*WHAT NEEDS TO BE DONE*. Extract the text from each of the rows below and reproduce every line word for word, in its original order.
....
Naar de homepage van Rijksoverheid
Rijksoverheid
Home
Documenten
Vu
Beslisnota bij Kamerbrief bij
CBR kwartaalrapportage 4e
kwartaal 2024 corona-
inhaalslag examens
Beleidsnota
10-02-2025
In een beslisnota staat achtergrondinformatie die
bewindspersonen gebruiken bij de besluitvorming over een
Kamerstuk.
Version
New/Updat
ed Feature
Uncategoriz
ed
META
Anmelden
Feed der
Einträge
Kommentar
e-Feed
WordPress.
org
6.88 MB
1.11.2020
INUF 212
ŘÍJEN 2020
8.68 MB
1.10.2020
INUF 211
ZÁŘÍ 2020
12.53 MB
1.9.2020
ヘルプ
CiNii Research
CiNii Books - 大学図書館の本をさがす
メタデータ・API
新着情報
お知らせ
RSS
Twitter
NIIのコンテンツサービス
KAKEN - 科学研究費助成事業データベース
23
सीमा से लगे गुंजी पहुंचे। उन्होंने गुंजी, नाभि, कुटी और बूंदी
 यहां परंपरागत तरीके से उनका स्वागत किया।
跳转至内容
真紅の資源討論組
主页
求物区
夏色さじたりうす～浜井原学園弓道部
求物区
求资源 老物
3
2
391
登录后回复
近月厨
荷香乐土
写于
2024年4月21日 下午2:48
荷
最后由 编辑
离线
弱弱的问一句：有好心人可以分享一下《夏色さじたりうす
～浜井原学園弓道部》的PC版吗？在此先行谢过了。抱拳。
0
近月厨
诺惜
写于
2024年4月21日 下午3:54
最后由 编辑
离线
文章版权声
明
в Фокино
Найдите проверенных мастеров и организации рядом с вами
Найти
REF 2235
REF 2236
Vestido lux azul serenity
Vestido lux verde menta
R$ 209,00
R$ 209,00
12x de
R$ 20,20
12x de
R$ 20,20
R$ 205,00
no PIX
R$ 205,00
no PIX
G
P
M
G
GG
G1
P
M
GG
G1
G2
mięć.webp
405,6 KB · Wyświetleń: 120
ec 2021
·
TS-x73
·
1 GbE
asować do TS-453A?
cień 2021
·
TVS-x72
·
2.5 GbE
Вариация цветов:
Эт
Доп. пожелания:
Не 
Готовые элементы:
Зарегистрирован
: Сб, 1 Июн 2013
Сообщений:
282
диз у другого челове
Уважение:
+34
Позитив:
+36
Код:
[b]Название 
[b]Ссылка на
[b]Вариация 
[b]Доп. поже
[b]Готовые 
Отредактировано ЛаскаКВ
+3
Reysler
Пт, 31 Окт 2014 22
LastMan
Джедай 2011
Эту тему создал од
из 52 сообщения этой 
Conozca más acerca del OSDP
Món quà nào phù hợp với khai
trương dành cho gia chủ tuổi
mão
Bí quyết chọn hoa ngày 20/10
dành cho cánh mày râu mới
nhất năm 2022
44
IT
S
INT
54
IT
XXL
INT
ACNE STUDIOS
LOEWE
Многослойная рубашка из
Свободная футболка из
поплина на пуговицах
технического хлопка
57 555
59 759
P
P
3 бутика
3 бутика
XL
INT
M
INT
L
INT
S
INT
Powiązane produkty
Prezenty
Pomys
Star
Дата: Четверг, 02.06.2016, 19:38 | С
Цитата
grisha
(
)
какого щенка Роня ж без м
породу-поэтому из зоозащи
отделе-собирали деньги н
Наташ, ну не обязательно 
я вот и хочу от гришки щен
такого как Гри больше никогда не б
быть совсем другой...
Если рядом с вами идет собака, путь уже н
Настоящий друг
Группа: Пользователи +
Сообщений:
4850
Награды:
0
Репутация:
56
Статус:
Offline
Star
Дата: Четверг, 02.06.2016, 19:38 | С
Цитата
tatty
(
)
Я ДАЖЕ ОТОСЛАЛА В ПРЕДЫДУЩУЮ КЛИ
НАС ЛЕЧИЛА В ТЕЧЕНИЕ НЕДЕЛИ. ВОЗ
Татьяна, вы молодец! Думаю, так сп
....
*SOLUTION TO THE EXERCISE*.
Naar de homepage van Rijksoverheid
Rijksoverheid
Home
Documenten
Vu
Beslisnota bij Kamerbrief bij
CBR kwartaalrapportage 4e
kwartaal 2024 corona-
inhaalslag examens
Beleidsnota
10-02-2025
In een beslisnota staat achtergrondinformatie die
bewindspersonen gebruiken bij de besluitvorming over een
Kamerstuk.
Version
New/Updat
ed Feature
Uncategoriz
ed
META
Anmelden
Feed der
Einträge
Kommentar
e-Feed
WordPress.
org
6.88 MB
1.11.2020
INUF 212
ŘÍJEN 2020
8.68 MB
1.10.2020
INUF 211
ZÁŘÍ 2020
12.53 MB
1.9.2020
ヘルプ
CiNii Research
CiNii Books - 大学図書館の本をさがす
メタデータ・API
新着情報
お知らせ
RSS
Twitter
NIIのコンテンツサービス
KAKEN - 科学研究費助成事業データベース
23
सीमा से लगे गुंजी पहुंचे। उन्होंने गुंजी, नाभि, कुटी और बूंदी
 यहां परंपरागत तरीके से उनका स्वागत किया।
跳转至内容
真紅の資源討論組
主页
求物区
夏色さじたりうす～浜井原学園弓道部
求物区
求资源 老物
3
2
391
登录后回复
近月厨
荷香乐土
写于
2024年4月21日 下午2:48
荷
最后由 编辑
离线
弱弱的问一句：有好心人可以分享一下《夏色さじたりうす
～浜井原学園弓道部》的PC版吗？在此先行谢过了。抱拳。
0
近月厨
诺惜
写于
2024年4月21日 下午3:54
最后由 编辑
离线
文章版权声
明
в Фокино
Найдите проверенных мастеров и организации рядом с вами
Найти
REF 2235
REF 2236
Vestido lux azul serenity
Vestido lux verde menta
R$ 209,00
R$ 209,00
12x de
R$ 20,20
12x de
R$ 20,20
R$ 205,00
no PIX
R$ 205,00
no PIX
G
P
M
G
GG
G1
P
M
GG
G1
G2
mięć.webp
405,6 KB · Wyświetleń: 120
ec 2021
·
TS-x73
·
1 GbE
asować do TS-453A?
cień 2021
·
TVS-x72
·
2.5 GbE
Вариация цветов:
Эт
Доп. пожелания:
Не 
Готовые элементы:
Зарегистрирован
: Сб, 1 Июн 2013
Сообщений:
282
диз у другого челове
Уважение:
+34
Позитив:
+36
Код:
[b]Название 
[b]Ссылка на
[b]Вариация 
[b]Доп. поже
[b]Готовые 
Отредактировано ЛаскаКВ
+3
Reysler
Пт, 31 Окт 2014 22
LastMan
Джедай 2011
Эту тему создал од
из 52 сообщения этой 
Conozca más acerca del OSDP
Món quà nào phù hợp với khai
trương dành cho gia chủ tuổi
mão
Bí quyết chọn hoa ngày 20/10
dành cho cánh mày râu mới
nhất năm 2022
44
IT
S
INT
54
IT
XXL
INT
ACNE STUDIOS
LOEWE
Многослойная рубашка из
Свободная футболка из
поплина на пуговицах
технического хлопка
57 555
59 759
P
P
3 бутика
3 бутика
XL
INT
M
INT
L
INT
S
INT
Powiązane produkty
Prezenty
Pomys
Star
Дата: Четверг, 02.06.2016, 19:38 | С
Цитата
grisha
(
)
какого щенка Роня ж без м
породу-поэтому из зоозащи
отделе-собирали деньги н
Наташ, ну не обязательно 
я вот и хочу от гришки щен
такого как Гри больше никогда не б
быть совсем другой...
Если рядом с вами идет собака, путь уже н
Настоящий друг
Группа: Пользователи +
Сообщений:
4850
Награды:
0
Репутация:
56
Статус:
Offline
Star
Дата: Четверг, 02.06.2016, 19:38 | С
Цитата
tatty
(
)
Я ДАЖЕ ОТОСЛАЛА В ПРЕДЫДУЩУЮ КЛИ
НАС ЛЕЧИЛА В ТЕЧЕНИЕ НЕДЕЛИ. ВОЗ
Татьяна, вы молодец! Думаю, так сп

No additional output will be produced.